* _What is asked_:
1 - Write out the stretch of the CUDA Fortran forum post from "NVFORTRAN-W-0155-Data clause needed" through "kernel - F$f202(:)".
2 - Answer these about the CUDA Fortran forum post:
(a) Which three modules does the module XXX use right after its opening line?
(b) What value is this%F set to right after it is allocated?
(c) Which line number does the "Kernel region ignored" message refer to?
3 - Proceed with the CUDA Fortran forum post, picking up after its last line.

===== Text extract =====

"Host array used in CUF kernel"

hello, I have a code like:
1 Module XXX
2 use :: cusparse
3 use :: cublas
4 use :: cudafor
5 implicit none
6 type, extends(FX) :: FX
7 private
8 real(wp), device, allocatable :: F(:)
9 contains

10 end type FX
11 contains
12 subroutine FFX(this, A,B,L,n,nc,nb…)
13 use :: cublas
14 use :: cudafor
15 class(FX),intent(inout) :: this
16 real(wp),device, intent(in) :: A(:),B(:),L(:)
17 integer,device :: n,nc,nb
18 real(wp),device :: q(3)
19 allocate( this%F(n) )
20 this%F =0._wp
21
22 !$cuf kernel do <<< , >>>
23 do i=1, nc
24 do ii=1,nb
25 q=A((i-1) *nc + ii:(i-1) *nc + ii+3)
26 this%F((i-1) *nc + ii:(i-1) *nc + ii+3)=this%F((i-1) *nc + ii:(i-1) *nc + ii+3)+q
27 end do
28 end do
29 end subroutine …
30 end module …

Although the F is defined as device parameter, now I get the error for the line 22 and 26 as below.
And I don’t know why Kernel region is being ignored?

NVFORTRAN-W-0155-Data clause needed for exposed use of pointer this%F$p
NVFORTRAN-S-0155-Kernel region ignored; see -Minfo messages (22)
NVFORTRAN-S-0155-Host array used in CUF kernel - F$f(:) (26)
NVFORTRAN-S-0155-Host array used in CUF kernel - F$f202(:)
NVFORTRAN-S-0155-Host array used in CUF kernel - F$f203(:)

===== Data rows =====

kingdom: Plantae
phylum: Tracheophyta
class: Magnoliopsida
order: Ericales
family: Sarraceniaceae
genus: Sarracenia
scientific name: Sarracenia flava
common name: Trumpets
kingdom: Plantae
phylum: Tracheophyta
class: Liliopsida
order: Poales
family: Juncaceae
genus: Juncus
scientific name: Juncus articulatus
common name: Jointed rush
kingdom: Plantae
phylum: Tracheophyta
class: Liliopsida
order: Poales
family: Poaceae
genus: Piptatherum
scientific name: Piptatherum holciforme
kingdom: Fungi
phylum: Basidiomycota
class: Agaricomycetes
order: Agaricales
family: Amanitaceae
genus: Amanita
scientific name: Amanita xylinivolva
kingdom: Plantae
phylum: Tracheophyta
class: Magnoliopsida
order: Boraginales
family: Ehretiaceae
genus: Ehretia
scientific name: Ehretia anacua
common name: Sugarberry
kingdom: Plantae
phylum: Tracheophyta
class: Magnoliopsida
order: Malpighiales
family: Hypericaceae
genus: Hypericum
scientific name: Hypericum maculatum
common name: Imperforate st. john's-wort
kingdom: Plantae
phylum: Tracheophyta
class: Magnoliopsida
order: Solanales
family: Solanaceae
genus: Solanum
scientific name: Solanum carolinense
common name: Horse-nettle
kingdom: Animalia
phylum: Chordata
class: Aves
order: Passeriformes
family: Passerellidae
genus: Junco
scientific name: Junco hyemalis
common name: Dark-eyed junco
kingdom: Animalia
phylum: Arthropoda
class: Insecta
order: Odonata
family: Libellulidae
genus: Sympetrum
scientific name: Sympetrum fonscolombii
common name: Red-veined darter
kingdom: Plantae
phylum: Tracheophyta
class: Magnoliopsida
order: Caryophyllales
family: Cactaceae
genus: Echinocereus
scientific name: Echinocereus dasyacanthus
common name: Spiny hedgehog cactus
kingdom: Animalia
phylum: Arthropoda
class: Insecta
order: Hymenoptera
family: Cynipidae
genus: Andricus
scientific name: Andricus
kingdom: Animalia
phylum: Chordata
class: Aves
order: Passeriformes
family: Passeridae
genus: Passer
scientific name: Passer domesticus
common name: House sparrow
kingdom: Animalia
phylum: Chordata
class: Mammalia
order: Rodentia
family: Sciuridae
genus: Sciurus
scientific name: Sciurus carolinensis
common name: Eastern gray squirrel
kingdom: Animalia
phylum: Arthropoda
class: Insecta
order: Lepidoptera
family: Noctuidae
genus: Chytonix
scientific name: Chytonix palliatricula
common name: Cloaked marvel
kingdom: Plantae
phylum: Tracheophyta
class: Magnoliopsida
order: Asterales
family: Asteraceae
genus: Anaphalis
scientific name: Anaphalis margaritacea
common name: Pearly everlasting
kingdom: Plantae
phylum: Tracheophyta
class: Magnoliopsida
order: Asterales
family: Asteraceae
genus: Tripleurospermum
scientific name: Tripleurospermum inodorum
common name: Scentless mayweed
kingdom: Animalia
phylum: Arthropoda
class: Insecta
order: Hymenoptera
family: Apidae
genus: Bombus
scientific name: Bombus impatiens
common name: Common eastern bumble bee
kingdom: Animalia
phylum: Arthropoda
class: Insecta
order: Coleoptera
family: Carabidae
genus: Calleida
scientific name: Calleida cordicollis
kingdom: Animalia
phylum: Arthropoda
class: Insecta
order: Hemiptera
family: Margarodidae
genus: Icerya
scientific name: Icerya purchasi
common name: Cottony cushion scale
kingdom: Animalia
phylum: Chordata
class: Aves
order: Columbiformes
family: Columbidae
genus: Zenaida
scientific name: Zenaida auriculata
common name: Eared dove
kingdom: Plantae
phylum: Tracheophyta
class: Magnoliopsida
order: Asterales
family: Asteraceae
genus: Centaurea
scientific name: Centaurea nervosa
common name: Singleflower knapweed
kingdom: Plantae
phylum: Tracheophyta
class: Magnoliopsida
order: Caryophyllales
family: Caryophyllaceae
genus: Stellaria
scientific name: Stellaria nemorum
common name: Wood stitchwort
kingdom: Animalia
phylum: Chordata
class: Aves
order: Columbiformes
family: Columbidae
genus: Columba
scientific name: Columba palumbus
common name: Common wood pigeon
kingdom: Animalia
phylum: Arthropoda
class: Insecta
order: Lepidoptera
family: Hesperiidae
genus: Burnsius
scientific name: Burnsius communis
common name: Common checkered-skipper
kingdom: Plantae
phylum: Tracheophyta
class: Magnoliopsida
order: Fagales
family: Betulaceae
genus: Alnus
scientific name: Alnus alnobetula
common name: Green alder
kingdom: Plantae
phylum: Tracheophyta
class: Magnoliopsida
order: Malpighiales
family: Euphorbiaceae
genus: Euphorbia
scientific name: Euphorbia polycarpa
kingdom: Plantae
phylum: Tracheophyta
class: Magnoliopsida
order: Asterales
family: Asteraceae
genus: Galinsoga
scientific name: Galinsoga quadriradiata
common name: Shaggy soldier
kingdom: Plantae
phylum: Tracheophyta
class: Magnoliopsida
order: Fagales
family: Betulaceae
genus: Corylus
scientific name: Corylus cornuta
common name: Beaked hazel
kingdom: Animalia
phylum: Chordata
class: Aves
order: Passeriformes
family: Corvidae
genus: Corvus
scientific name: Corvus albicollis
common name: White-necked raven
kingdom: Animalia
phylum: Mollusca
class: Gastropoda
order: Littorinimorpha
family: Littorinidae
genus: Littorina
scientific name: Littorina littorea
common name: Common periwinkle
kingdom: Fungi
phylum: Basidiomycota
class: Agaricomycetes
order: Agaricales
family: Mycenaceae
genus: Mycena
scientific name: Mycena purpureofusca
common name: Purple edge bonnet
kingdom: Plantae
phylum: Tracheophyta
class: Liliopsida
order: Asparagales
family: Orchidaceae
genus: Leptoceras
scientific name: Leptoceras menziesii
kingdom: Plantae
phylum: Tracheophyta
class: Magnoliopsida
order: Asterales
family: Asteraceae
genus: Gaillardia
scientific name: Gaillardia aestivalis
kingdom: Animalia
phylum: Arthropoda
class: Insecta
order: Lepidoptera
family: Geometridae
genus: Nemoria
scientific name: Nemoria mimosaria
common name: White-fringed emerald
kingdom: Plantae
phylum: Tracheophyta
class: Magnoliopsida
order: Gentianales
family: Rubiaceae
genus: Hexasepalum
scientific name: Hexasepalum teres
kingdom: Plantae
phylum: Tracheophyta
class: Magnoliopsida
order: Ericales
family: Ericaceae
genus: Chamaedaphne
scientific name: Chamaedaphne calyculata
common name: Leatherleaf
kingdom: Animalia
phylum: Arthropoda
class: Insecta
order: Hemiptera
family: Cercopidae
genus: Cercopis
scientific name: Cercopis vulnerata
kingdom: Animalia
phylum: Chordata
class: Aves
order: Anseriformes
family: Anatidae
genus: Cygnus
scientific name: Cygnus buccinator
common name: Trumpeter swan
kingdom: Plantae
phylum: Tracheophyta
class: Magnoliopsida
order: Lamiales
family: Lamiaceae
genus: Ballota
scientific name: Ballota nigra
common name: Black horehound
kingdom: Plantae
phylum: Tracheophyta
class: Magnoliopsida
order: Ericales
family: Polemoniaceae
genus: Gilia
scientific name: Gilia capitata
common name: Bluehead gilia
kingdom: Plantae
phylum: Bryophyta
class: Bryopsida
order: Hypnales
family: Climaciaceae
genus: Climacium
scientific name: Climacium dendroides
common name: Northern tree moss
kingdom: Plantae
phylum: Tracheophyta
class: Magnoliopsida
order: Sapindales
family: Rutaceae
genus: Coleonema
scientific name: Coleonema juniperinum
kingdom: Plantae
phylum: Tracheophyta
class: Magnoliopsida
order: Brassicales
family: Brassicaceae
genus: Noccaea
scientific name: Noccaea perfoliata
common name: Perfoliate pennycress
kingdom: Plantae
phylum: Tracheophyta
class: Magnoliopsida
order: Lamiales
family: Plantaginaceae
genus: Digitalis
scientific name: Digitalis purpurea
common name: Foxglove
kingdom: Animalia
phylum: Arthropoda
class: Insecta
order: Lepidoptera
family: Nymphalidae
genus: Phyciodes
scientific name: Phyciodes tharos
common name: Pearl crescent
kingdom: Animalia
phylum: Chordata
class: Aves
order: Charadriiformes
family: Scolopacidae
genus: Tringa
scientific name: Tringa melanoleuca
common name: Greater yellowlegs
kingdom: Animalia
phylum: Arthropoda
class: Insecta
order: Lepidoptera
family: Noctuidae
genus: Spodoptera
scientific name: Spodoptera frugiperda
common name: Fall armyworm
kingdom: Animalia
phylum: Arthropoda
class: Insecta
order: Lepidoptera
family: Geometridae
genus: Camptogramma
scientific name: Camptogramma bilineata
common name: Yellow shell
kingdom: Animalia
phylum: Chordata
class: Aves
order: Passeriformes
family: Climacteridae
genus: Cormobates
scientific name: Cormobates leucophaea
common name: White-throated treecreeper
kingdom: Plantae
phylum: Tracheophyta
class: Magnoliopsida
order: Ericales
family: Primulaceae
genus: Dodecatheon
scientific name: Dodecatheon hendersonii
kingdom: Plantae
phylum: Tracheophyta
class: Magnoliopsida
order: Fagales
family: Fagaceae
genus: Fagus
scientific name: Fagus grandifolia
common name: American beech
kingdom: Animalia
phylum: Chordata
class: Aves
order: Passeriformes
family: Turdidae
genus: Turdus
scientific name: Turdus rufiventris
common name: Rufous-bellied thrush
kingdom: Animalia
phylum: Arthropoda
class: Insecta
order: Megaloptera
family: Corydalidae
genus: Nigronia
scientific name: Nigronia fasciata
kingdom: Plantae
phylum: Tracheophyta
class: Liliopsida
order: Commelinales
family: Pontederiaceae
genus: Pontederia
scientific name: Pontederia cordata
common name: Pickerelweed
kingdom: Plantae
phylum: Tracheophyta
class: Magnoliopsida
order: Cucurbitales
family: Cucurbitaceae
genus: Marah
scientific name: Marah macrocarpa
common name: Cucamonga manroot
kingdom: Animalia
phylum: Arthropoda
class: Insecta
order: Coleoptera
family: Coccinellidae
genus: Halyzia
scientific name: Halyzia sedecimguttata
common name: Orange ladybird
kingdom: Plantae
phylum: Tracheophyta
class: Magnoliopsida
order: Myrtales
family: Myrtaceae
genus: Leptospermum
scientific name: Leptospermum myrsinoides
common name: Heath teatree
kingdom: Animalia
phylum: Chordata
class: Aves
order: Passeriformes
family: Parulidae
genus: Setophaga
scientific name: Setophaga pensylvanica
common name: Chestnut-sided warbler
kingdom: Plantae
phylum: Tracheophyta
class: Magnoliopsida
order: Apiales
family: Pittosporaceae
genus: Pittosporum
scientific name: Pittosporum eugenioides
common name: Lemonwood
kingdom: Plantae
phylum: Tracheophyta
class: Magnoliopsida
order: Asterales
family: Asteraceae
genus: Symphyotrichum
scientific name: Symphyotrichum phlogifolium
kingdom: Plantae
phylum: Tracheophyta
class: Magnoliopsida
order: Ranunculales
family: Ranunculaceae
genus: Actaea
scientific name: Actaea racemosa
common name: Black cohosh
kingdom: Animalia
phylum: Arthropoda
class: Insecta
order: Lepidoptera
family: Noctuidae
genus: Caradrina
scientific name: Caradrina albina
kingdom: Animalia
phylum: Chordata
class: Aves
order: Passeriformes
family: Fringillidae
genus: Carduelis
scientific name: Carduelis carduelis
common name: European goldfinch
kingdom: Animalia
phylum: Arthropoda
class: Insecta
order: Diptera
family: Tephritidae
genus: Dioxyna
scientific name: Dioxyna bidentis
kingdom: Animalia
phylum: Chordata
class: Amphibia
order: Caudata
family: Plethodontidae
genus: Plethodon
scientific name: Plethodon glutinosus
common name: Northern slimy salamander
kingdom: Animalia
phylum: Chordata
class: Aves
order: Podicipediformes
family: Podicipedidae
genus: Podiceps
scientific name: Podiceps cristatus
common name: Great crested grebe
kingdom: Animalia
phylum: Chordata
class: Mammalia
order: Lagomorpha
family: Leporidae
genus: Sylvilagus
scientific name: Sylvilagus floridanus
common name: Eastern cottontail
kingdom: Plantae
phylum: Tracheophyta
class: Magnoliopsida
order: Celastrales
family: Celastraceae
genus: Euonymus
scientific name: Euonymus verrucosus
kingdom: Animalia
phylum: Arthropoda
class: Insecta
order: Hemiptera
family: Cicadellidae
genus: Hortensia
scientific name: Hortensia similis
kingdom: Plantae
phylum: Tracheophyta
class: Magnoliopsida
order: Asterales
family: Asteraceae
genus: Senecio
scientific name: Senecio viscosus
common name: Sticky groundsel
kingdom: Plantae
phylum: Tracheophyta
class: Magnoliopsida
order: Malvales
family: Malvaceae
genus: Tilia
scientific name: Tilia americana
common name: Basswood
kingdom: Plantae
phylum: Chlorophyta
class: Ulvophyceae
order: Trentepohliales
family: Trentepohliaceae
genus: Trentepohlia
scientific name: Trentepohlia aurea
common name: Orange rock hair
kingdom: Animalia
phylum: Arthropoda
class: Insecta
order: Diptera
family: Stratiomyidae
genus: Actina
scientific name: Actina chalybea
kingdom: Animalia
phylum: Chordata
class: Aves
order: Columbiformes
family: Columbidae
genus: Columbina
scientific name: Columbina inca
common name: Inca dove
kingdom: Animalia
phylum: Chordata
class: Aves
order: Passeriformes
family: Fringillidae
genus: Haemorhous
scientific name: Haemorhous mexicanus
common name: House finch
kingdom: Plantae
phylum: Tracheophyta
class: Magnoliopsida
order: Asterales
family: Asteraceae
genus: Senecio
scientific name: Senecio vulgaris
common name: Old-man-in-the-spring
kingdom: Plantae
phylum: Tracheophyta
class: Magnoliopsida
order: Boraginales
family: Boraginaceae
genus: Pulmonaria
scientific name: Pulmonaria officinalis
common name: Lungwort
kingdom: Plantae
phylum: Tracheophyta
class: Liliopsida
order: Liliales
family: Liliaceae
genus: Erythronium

=====

* _Task-by-task results_:
1 -
NVFORTRAN-W-0155-Data clause needed for exposed use of pointer this%F$p
NVFORTRAN-S-0155-Kernel region ignored; see -Minfo messages (22)
NVFORTRAN-S-0155-Host array used in CUF kernel - F$f(:) (26)
NVFORTRAN-S-0155-Host array used in CUF kernel - F$f202(:)

2 -
(a) cusparse, cublas and cudafor
(b) 0._wp
(c) 22

3 -
NVFORTRAN-F-0155-Compiler failed to translate accelerator region (see -Minfo messages): Unable to find associated device pointer
NVFORTRAN/x86-64 Linux 20.7-0: compilation aborted

I would appreciate any help.

Do I need to define a local array for each of do loops and then copy the value to the F?
F((i-1) *nc + 1:(i-1) *nc + nb+3)=Ftemp( 1: nb+3)
but again similar to the original case, In this case I need to have access to F inside the kernel region.

Your main issue is that “this” is a host variable, which contains a device array. So, when you are on the device (inside the cuf kernel) you cannot access F through “this”. There a couple of work-arounds: you can perhaps make “this” a managed variable, so it can be accessed on both host and device. Or, you can somehow cast this%F to a bare pointer, either an F90 pointer or Cray pointer, and access it that way in your loop.

Thanks for your response. I tested other method and instead of calling F using this%F, defined F inside the subroutine but the same error is occurred. as below:

subroutine FFX(this, A,B,L,n,nc,nb…)
use :: cublas
use :: cudafor
real(wp),device, allocatable :: F(:)
real(wp),device, intent(in) :: A(:),B(:),L(:)
integer,device :: n,nc,nb
real(wp),device :: q(3)
allocate( F(n) )
F =0._wp
!$cuf kernel do <<< , >>>
do i=1, nc
do ii=1,nb
q=A((i-1) *nc + ii:(i-1) *nc + ii+3)
F((i-1) *nc + ii:(i-1) *nc + ii+3)=F((i-1) *nc + ii:(i-1) *nc + ii+3)+q
end do
end do
end subroutine …

Error:
NVFORTRAN-S-0155-Host array used in CUF kernel - F$f(:)
NVFORTRAN-S-0155-Host array used in CUF kernel - F$f202(:)

Can you send a complete program which demonstrates the problem that we can reproduce here?

Please find the code at: the issue is in subroutine “update_bendforce”

Best, MB

I am wondering if you found what I am missing here. I am compiling with “nvidia-hpc_sdk_cuda_10.1/20.7”.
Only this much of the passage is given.